::: Data for the task :::

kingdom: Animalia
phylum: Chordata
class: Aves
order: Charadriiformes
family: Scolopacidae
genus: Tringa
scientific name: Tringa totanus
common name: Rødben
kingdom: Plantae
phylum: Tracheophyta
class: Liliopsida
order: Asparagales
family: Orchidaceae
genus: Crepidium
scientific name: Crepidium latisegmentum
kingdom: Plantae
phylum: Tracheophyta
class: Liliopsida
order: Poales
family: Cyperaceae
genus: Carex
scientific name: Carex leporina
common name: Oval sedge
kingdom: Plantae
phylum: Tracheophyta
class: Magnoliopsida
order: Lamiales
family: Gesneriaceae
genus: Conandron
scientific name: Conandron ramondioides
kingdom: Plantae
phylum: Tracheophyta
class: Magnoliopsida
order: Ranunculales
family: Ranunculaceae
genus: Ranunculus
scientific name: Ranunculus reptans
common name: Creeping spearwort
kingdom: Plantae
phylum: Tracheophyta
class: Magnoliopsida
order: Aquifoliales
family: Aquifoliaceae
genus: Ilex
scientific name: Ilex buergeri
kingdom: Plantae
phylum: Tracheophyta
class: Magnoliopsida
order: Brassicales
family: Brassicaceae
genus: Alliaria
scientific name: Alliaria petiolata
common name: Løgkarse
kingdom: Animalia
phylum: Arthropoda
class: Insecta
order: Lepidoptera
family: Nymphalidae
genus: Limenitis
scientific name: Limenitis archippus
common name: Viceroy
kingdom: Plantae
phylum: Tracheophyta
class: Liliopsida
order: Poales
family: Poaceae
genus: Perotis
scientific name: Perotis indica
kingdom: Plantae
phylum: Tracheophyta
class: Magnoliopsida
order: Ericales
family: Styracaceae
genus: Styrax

:::

- _Objective_: Collect every line in the entries above that contains the word "order", treating uppercase and lowercase as different.

- _Reply_:
order: Charadriiformes
order: Asparagales
order: Poales
order: Lamiales
order: Ranunculales
order: Aquifoliales
order: Brassicales
order: Lepidoptera
order: Poales
order: Ericales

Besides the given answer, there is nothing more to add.